DATA section start

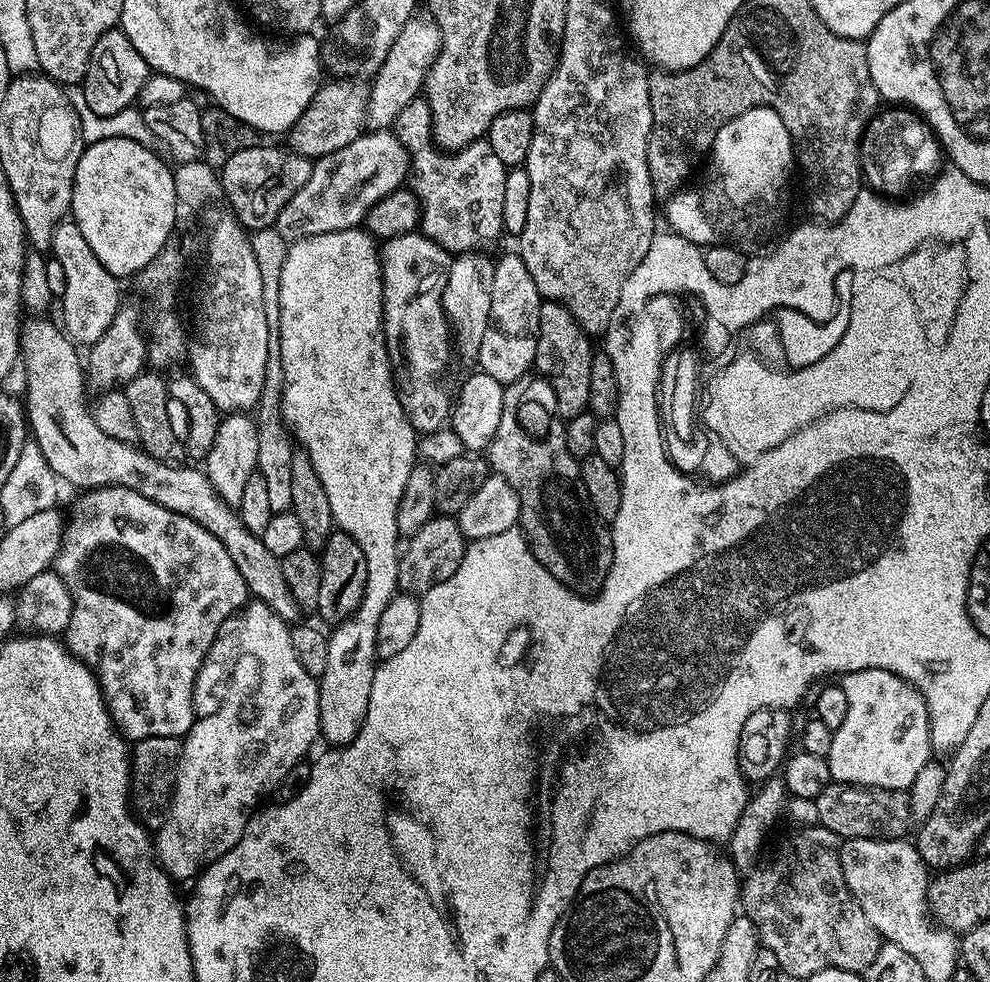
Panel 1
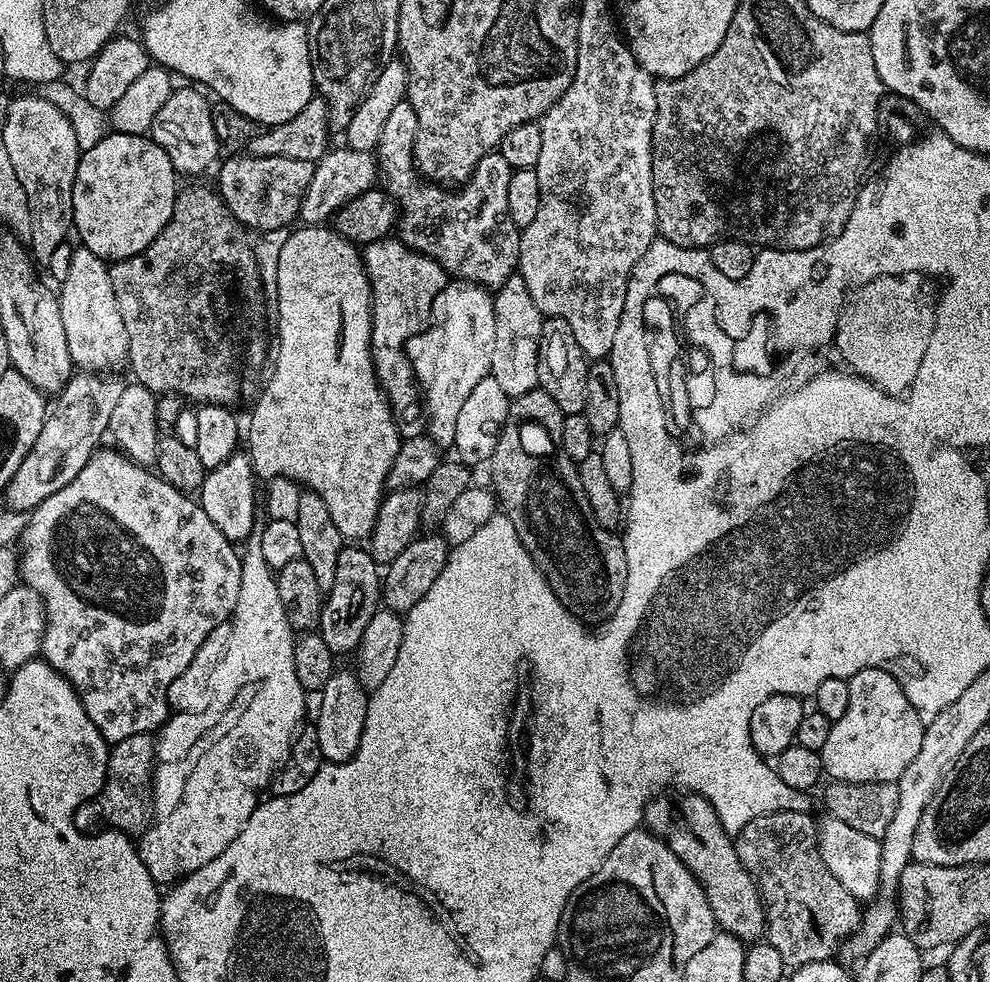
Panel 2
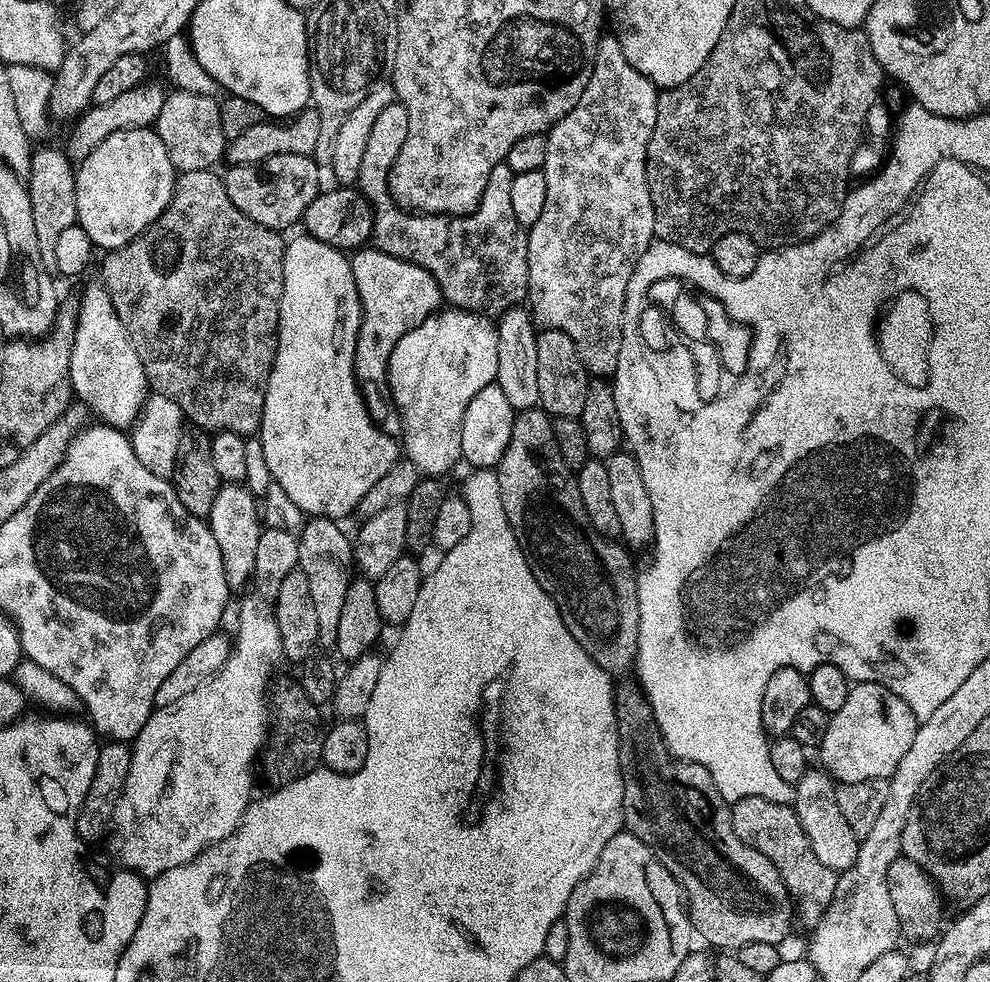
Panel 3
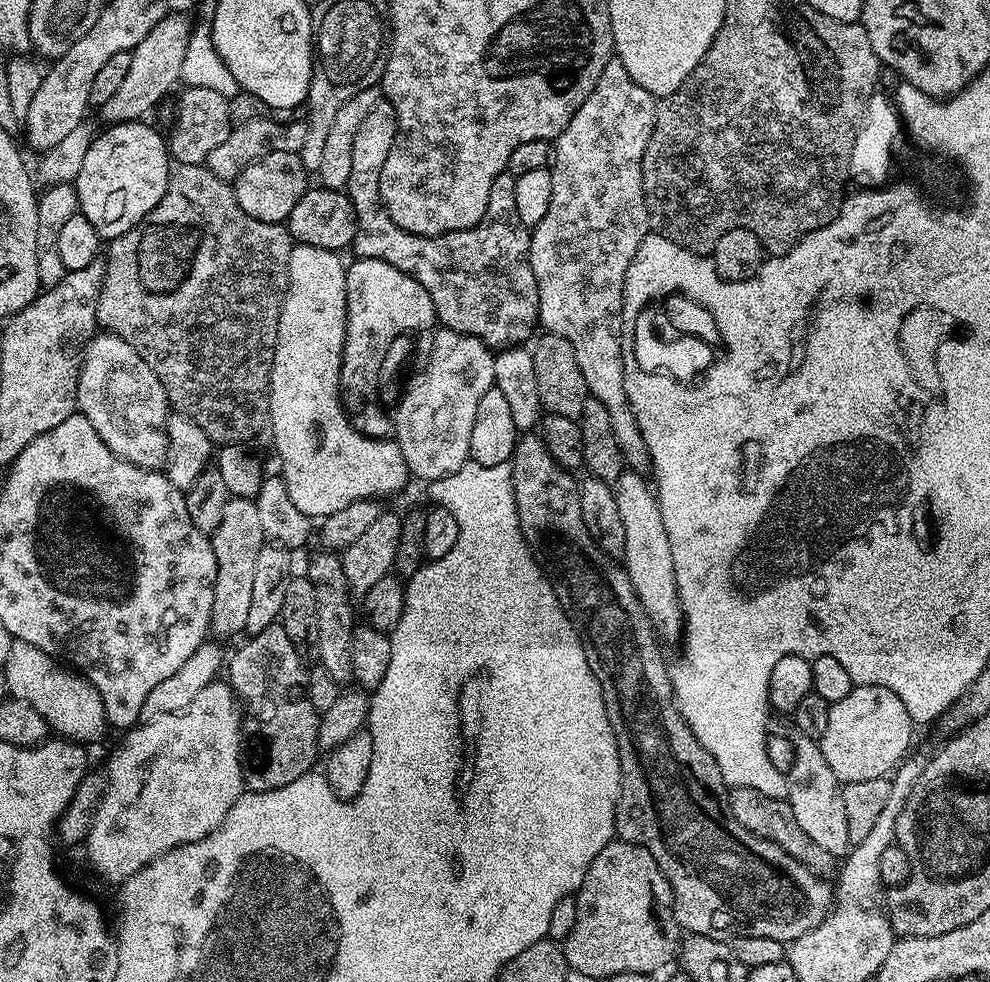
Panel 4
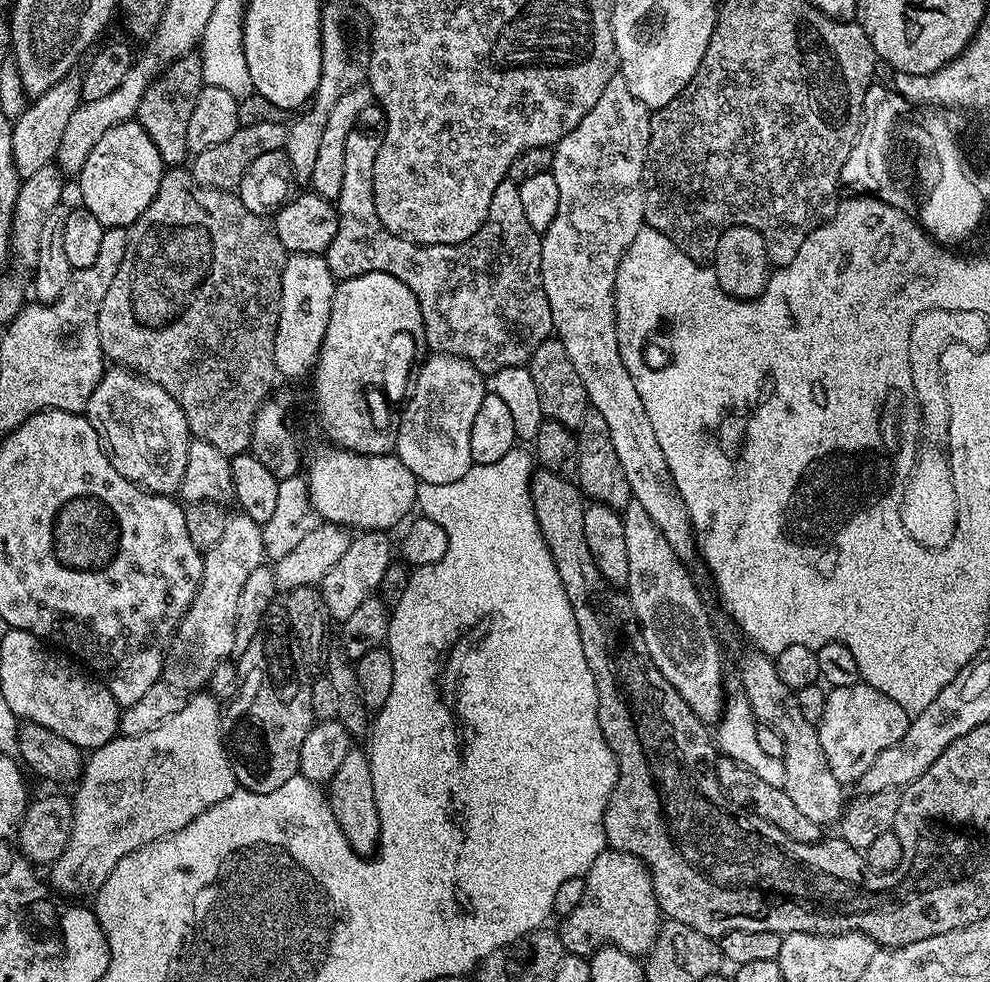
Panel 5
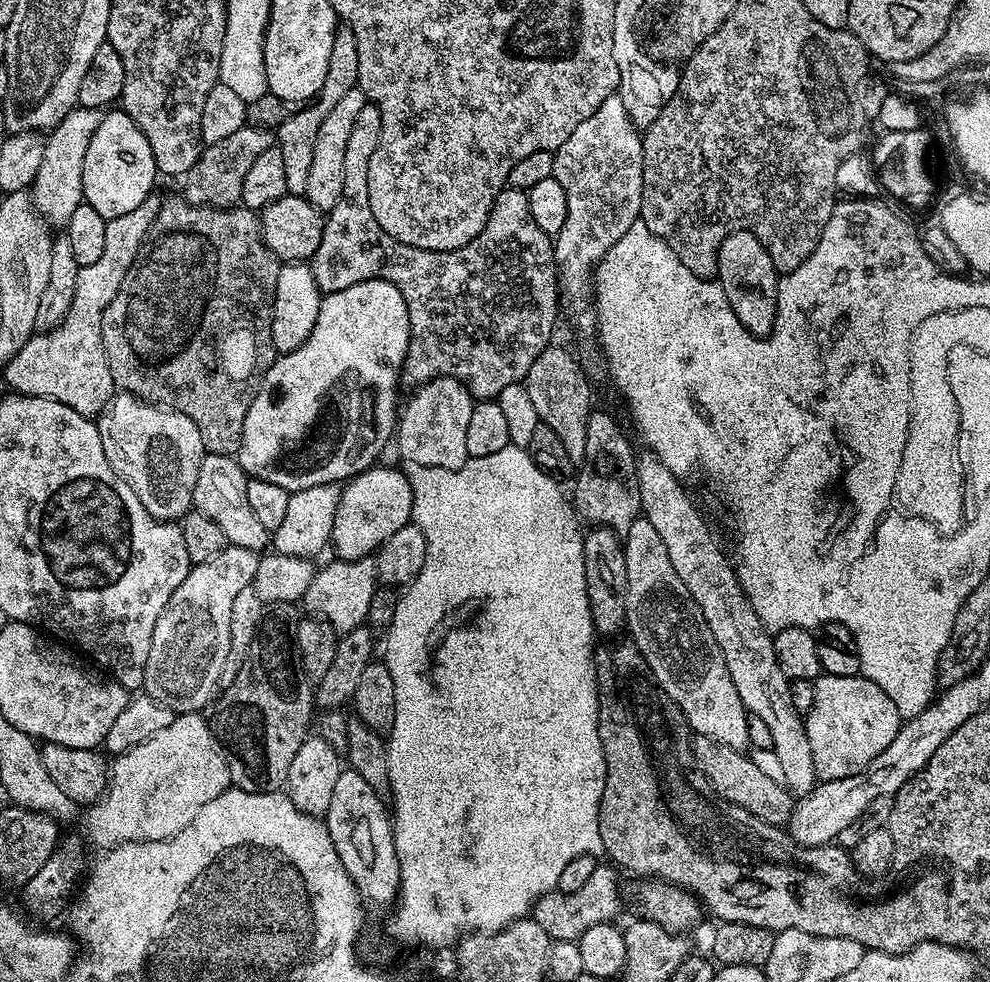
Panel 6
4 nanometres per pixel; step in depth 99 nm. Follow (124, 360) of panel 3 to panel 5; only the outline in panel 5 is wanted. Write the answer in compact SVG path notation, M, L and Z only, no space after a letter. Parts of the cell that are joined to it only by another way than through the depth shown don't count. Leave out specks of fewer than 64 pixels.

DATA section end

WHAT NEEDS TO BE DONE: All of the entries must be reproduced exactly, apart from the pictures, which are to be dropped.

TASK RESPONSE:
Panel 1
Panel 2
Panel 3
Panel 4
Panel 5
Panel 6
4 nanometres per pixel; step in depth 99 nm. Follow (124, 360) of panel 3 to panel 5; only the outline in panel 5 is wanted. Write the answer in compact SVG path notation, M, L and Z only, no space after a letter. Parts of the cell that are joined to it only by another way than through the depth shown don't count. Leave out specks of fewer than 64 pixels.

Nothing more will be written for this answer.